The cross major/school stuff would be great, especially getting the CoC kids
out of their bubble. The senior/grad level Video Game Design (that still
around? it was a ball buster, but a great class) was supposed to include CoC
and kids from SCAD and arch/industrial design schools but I'm not sure how
many actually had that happen. My team recruited a my comp engineer buddy who
was serviable with photoshop.

Agreed on the "getting out" culture, needs to change, but I'm not sure Tech
would be Tech without it. My favorite times were always early in semesters and
after finals where over, plenty of time to work on some projects with friends
without the feeling of "talking shop" that happens during the intense
workloads of mid to end of classes.

------
netmau5
I may have been slower than others, but my weekend time at GaTech was spent on
laundry, groceries, and lots of CS homework.

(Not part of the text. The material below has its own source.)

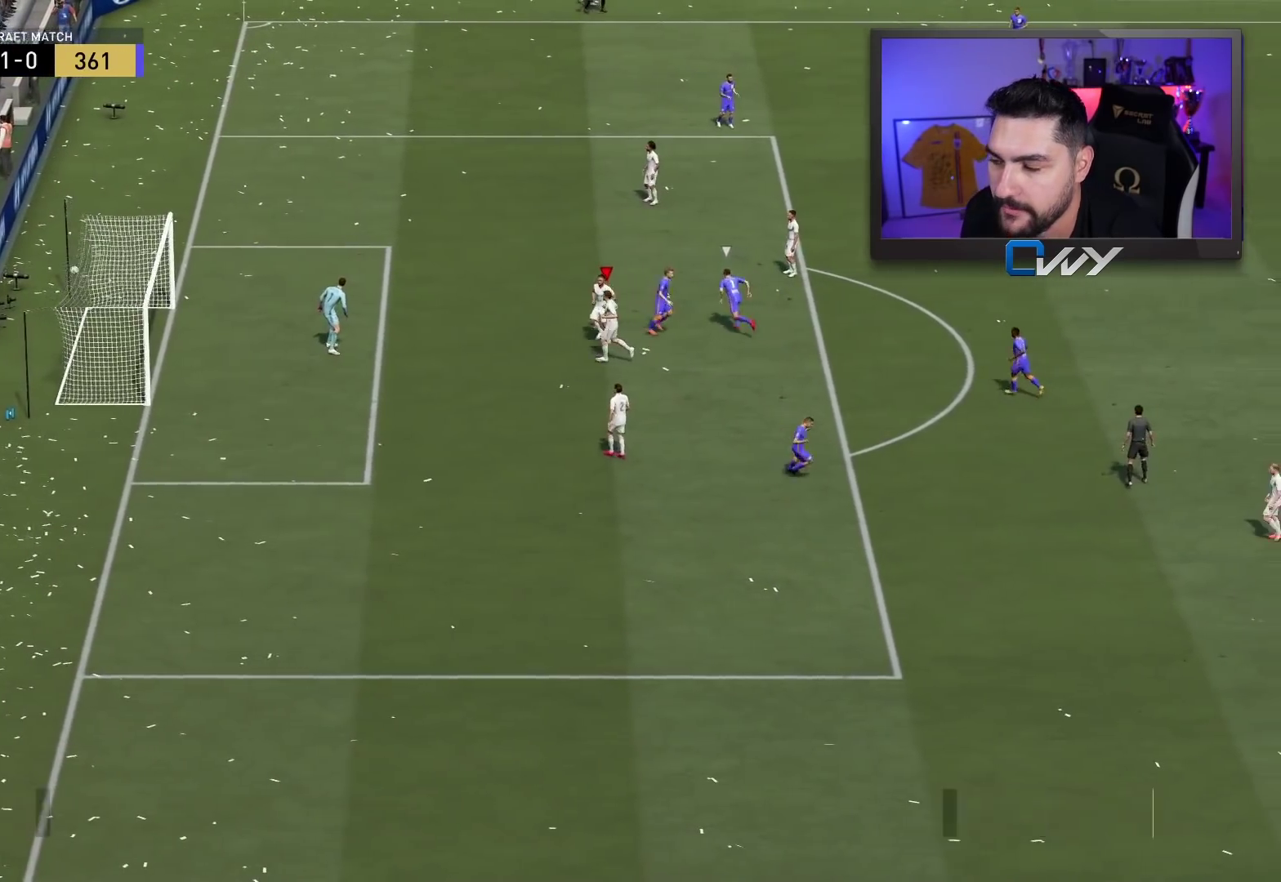
{"buttons": ["L1"], "left_stick": "up-left", "right_stick": "center", "events": [[300, "left_stick", "up-left"], [350, "R1", "down"], [383, "CROSS", "down"], [383, "L1", "down"], [450, "R1", "up"], [500, "CROSS", "up"]]}
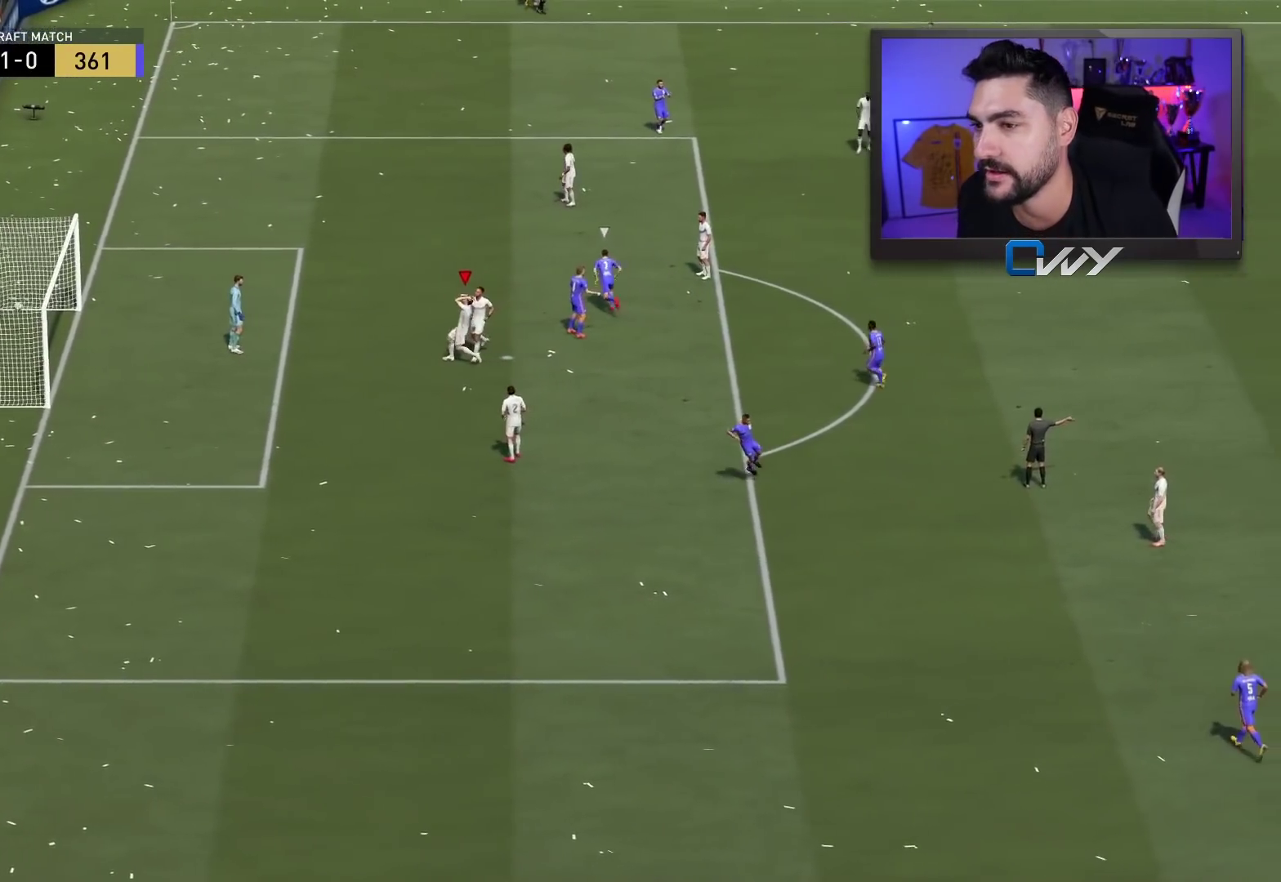
{"buttons": [], "left_stick": "up-left", "right_stick": "center", "events": [[17, "L1", "up"], [83, "R1", "down"], [100, "L1", "down"], [133, "CROSS", "down"], [200, "R1", "up"], [250, "CROSS", "up"], [250, "L1", "up"], [300, "R1", "down"], [333, "CROSS", "down"], [350, "L1", "down"], [450, "CROSS", "up"], [450, "L1", "up"], [450, "R1", "up"]]}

Just give them some money and the summer term to focus. Being clever just
makes this harder.

------
prpatel
I'm not sure how I feel about this. From one point of view, I think this is an
awesome idea, get energetic, smart students down the entrepreneurship path
early. Then my experience of running an actual startup, the ups-and-downs, the
intricacies of building a viable _business_, etc come to mind and I think this
is a bad idea. It doesn't matter how much mentoring one has - unless you've
been in the trenches of a real world business, you have no foundation upon
which to base your own. Not everyone can be Zuckerberg (hell, even Facebook
isn't profitable yet). I would much prefer an apprenticeship type of setup -
or even better offer this course to alums, or be part of the executive MBA
program - those in an executive MBA program have industry experience, come
with ideas on how they can improve the vertical(s) they worked in, and
understand the real world better than a student who has zero experience. Don't
get me wrong - if I were a GATECH student right now, I would love to be part
of this program!

------
harigov
University of Michigan already has a course that does something similar. Also,
they introduced a 'Master in Entrepreneurship' focusing on all the aspects of
Entrepreneurship. They are getting into it in a big way. I bet all the big
universities already have courses, clubs or incubators serving similar
purpose.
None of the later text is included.